As a small team, we made a strategic decision: move to SaaS wherever we could.

You can read this article on how we started to responsibility for monitoring and troubleshooting from the Platform Team with dev teams with a new observability platform support.

We were using Jenkins configured by a consultancy company with one pipeline for over 40 services. Every time, the Platform team needed to change pipeline code based on requests. We chose a CI/CD platform and provided our dev teams with:

  • Python, Java, Lambda serverless shared packages for building their applications
  • Delivery images into ECR since we use AWS
  • Package for deploying all services in K8s
  • Self-hosted runners to be more secure and save costs by running most builds in our own infrastructure

After providing these, developers learned how CI/CD works and started to customize and maintain their pipelines.

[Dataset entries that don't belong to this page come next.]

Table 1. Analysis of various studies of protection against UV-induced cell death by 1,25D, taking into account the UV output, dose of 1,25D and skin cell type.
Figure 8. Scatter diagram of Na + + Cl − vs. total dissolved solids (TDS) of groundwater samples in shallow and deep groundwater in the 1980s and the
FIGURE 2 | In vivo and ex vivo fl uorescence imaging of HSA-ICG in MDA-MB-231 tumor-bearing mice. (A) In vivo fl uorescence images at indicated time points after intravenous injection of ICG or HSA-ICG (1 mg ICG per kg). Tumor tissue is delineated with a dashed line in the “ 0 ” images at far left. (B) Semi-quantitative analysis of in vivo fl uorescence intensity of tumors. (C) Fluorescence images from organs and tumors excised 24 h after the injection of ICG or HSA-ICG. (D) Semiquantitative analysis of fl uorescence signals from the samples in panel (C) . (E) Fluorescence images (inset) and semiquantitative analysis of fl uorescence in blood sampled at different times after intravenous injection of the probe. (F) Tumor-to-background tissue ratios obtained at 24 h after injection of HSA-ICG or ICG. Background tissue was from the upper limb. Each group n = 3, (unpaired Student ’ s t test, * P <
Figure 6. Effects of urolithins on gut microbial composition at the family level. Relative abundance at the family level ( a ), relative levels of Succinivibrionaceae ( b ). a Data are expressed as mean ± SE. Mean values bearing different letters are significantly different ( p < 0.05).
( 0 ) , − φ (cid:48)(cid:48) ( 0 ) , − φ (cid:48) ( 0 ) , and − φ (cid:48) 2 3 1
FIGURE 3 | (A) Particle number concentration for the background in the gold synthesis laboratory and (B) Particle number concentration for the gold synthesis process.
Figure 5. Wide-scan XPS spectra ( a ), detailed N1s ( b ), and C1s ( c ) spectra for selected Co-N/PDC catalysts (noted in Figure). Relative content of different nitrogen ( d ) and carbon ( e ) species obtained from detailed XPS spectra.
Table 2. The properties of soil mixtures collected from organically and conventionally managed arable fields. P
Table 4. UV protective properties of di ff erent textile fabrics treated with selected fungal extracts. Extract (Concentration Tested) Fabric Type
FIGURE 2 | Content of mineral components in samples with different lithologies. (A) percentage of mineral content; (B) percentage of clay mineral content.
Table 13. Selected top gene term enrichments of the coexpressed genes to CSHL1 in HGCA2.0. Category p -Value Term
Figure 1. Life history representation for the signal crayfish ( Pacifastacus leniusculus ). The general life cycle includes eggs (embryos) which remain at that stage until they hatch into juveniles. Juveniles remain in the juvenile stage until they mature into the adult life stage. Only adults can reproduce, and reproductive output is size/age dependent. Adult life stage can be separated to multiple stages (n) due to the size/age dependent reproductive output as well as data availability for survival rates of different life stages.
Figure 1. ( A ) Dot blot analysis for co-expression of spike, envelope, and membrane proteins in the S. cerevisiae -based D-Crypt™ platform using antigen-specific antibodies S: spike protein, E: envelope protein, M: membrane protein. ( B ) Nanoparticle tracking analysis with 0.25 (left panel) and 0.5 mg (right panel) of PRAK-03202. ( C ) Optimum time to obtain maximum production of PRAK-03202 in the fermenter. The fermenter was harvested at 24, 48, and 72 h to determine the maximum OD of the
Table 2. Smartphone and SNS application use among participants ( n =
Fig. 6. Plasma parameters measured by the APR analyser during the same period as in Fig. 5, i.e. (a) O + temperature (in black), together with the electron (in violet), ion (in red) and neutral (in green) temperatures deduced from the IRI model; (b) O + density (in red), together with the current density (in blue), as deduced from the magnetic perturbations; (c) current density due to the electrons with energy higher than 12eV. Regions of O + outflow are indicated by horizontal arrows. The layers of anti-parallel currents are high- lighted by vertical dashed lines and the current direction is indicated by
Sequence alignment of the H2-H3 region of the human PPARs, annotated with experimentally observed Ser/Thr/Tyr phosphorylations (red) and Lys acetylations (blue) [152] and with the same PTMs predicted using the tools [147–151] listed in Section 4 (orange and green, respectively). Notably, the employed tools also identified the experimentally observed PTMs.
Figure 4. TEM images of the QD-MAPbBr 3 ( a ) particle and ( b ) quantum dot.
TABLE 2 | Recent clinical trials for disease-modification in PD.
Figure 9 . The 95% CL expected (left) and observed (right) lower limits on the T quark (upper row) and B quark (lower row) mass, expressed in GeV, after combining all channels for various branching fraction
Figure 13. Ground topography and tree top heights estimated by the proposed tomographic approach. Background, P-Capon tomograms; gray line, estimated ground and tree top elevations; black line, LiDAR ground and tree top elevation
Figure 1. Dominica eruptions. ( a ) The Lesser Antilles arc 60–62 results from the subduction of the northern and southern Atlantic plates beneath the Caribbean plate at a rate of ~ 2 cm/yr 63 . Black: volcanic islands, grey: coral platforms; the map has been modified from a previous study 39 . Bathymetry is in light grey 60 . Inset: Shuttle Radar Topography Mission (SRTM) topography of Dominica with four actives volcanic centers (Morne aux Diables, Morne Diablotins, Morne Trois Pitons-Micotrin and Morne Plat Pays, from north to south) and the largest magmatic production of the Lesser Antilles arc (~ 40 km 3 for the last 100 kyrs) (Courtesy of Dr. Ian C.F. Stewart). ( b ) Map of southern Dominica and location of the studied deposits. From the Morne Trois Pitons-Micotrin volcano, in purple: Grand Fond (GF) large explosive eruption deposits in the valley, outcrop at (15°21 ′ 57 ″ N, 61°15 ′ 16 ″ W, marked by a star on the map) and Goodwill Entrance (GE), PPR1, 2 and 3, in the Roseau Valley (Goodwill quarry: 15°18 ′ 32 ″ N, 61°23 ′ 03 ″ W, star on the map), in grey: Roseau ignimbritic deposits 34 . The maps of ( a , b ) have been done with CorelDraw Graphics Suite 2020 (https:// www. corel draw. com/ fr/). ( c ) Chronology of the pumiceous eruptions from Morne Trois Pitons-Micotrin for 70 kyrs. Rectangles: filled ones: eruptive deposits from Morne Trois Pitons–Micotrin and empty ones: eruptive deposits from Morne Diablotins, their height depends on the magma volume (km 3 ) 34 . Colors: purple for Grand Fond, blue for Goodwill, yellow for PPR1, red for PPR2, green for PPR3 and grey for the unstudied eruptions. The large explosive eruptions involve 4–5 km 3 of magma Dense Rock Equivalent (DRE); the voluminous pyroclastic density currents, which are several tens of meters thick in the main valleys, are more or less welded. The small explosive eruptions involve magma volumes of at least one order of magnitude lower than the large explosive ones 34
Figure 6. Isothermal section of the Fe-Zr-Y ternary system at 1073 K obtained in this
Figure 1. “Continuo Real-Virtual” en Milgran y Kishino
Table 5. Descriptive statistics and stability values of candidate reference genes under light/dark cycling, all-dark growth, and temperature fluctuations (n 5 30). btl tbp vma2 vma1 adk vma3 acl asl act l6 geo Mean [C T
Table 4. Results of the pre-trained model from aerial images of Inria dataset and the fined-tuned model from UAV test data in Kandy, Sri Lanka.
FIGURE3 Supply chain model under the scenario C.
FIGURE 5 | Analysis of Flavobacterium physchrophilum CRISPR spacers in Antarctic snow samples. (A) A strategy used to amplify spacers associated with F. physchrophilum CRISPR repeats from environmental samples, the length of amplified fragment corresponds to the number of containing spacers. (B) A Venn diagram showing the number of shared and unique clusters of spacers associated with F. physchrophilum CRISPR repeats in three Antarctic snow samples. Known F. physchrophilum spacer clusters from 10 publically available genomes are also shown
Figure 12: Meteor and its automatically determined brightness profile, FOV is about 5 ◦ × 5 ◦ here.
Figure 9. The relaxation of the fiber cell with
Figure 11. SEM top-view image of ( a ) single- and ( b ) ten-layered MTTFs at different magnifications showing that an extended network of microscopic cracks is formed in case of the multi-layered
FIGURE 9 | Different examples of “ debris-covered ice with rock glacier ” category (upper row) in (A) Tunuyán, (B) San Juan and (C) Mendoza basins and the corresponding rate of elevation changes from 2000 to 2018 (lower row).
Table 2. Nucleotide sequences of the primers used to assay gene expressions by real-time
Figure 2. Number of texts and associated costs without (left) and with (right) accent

This shift to SaaS solutions empowered dev teams to take ownership of their pipelines and troubleshoot their infrastructure, freeing up the Platform team and accelerating development.

Step 2: Automating the Most Common Requests

With the free time we gained, we started automating things developers asked for the most:

  1. Infrastructure provisioning
  2. Service onboarding
  3. User onboarding/offboarding (granting/revoking access)

We used Backstage as a single platform for our automation and implemented these as plugins. However, we realized it wasn’t easy for developers to navigate among all tools and plus adapt to new plugins.

We decided to create an Internal Developer Platform (IDP) as a single entry point for all the things dev teams need. Leveraging the Scaffolder Backstage plugin, we wrote our own backend services and some UI, covering major SDLC steps.

We created templates for developers to create cloud resources, starting with AWS like EKS, Kafka, Redis, and later adding MongoDB, Vault, and more, eventually supporting more then 60 resources.

For service onboarding, we added repo creation, secret management, container registry, and CI/CD pipeline, etc.

By building an Internal Developer Platform, we created a self-service environment where developers can easily manage their infrastructure and services, significantly boosting efficiency and autonomy.

Step 3: Rebuilding IDP as an Open-Source Product

We realized that dev teams sometimes needed resources that our IDP wasn’t designed to handle.
However, our IDP wasn’t designed this way. So we started to rebuild our IDP as an open-source product named InfraKitchen. Read more via the link.
First small part of IDP has been recently released as separate product InfraWallet. https://github.com/electrolux-oss/infrawallet

As our organization grew, we faced challenges in educating and training developers due to our small team size. Instead of scaling up training, we provided dev teams with platforms that helped them adapt SRE practices independently.

This image outlines the core practices of Site Reliability Engineering (SRE) and their current status within an organization. The color coding in the image indicates the current status of each practice:

  • Green: Implemented and actively used
  • Blue: Ongoing work and development
  • Yellow: Planned for implementation in the next quarters

We believe that implementing SRE principles through a Platform Engineering approach is significantly more efficient, as it empowers developers to self-serve infrastructure needs, freeing up SRE teams to focus on strategic initiatives and tool development.

From SRE to Platform Engineering

This evolution marked our transition from traditional SRE to Platform Engineering. Electrolux is adopting this approach, handling exceptions where developers need to go beyond the platform. Platform Engineering has brought us benefits like increased productivity, better visibility into infrastructure usage, and faster time to market.

Our journey from overwhelmed SREs to a future where developers and SREs thrive together — powered by automation and collaboration — highlights the power of self-service models and the importance of empowering developers.

This is our story. How will you write yours?